Terdengar suara lembut memanggil Ayudiah yang menangis. Dia terkaget dan mempercepat langkahnya arah suara yang berasal dari tempat tidur papa dan mamanya.
Namun...Tidak ada... tidak ada suara... Ia hanya berhalusinasi. Ia begitu berharap setidaknya papa atau mamanya masih hidup. Walau hanya salah satu dari mereka. tapi suara itu hanyalah ilusi dari kepalanya yang sangat menolak kenyataan ini. Rasa sangat kesal dan frustasi memenuhi kepalanya.

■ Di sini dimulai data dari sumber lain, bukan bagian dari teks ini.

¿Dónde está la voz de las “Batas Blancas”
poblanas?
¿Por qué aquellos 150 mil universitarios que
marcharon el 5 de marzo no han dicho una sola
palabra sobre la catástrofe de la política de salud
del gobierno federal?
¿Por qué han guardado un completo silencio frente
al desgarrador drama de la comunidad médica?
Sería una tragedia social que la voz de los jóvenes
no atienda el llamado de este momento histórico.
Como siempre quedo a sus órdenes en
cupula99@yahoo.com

Bersama dengan rasa frustasi karena ilusi yang baru saja didengarnya, ia lalu naik ke ranjang papa dan mamanya lalu tidur diantara mereka. dalam tidurnya ia selalu berpikir untuk mengakhiri hidupnya. Tidak ada gunanya jika aku hidup sendiri lagi, pikirnya.
***
Pagipun menjelang. Ayudiah yang sedari tadi telah bangun membiarkan papa dan mama tetap di tempat tidurnya. Ia lalu mengganti pakaian mereka dengan pakaian yang bersih sedangkan pakaian penuh darahnya ia cuci dengan mesin cuci. Sambil mengganti pakaian mereka, dibersihkannya darah yang melekat di bajunya maupun yang telah merembes hingga ke tubuhnya.
Ayudiah masih tak mampu mengubur papa dan mamanya secepat ini. Ia masih ingin mereka menemaninya di rumah ini meskipun hanya tubuh mereka yang dingin dan kaku yang tersisa.
Ayudiah tetap pergi ke sekolah seperti tidak ada yang terjadi di rumahnya. tabungan yang berasal celengannya lebih dari cukup untuk menghidupi dirinya selama lebih dari beberapa bulan kedepan. Untuk makan pagi masih bisa ia hemat dengan sisa makan yang ada di kulkas, meskipun suatu saat ia akan tetap mengeluarkan uang karena makanan yang ada di kulkas pasti akan basi.
Dan pada akhirnya, cepat atau lambat Ayudiah harus harus merelakan listrik rumahnya karena tabungannya tidak akan cukup untuk membayarnya terus menerus.
Namun pikiran untuk mengakhiri hidupnya masih terus berputar dipikirannya setiap melihat papa dan mamanya.
***
Beberapa hari telah berlalu...
Aku adalah seorang gadis kecil dengan rambut yang hanya sebahu. Dan di pagi hari ini aku pergi ke sekolah dengan langkah yang cukup bersemangat seakan tidak sabar untuk sampai ke sekolah.
Namaku Adalah Ayudiah Widyadara. Kemarin aku sempat terluka, seorang anak lelaki yang belagak jago menolongku. Namun meskipun begitu, dia menggendongku menuju rumahnya untuk merawat lukaku yang sampai-sampai membuat aku hampir pingsan. Sungguh rasa lelahku waktu itu membuatku tidak begitu kuat meski hanya sedikit berdarah. Namun ia kuat membawaku dengan menggendongku sampai ke rumahnya.
Entah kenapa hanya karena perbuatan dan perlakuannya padaku membuatku... sedikit aneh... sehingga aku begitu bersemangat ke sekolah. Seakan-akan perasaan ini timbul setelah peristiwa yang paling mengerikan terjadi. Yakni peristiwa yang merenggut kedua orang tuaku.
Masih ingatkah kalau aku selalu berpikir untuk bunuh diri? Niat itu tak pernah menjadi kenyataan, karena... Dia seakan memberikanku alasan hidup. Harapan ketika semuanya telah sirna setelah tiadanya papa dan mama. Seperti yang sudah kuutarakan, aku bertemu dengannya beberapa hari yang lalu. Dia adalah teman pertamaku sekaligus orang yang membuat hatiku sering berdebar-debar setelah apa yang dia perbuat padaku.
Aku memperkenalkan dia dihadapan papa dan mama. Dialah Rizki Armawan, yang kupanggil Kiki saat aku memperkenalkan ia pada papa dan mama.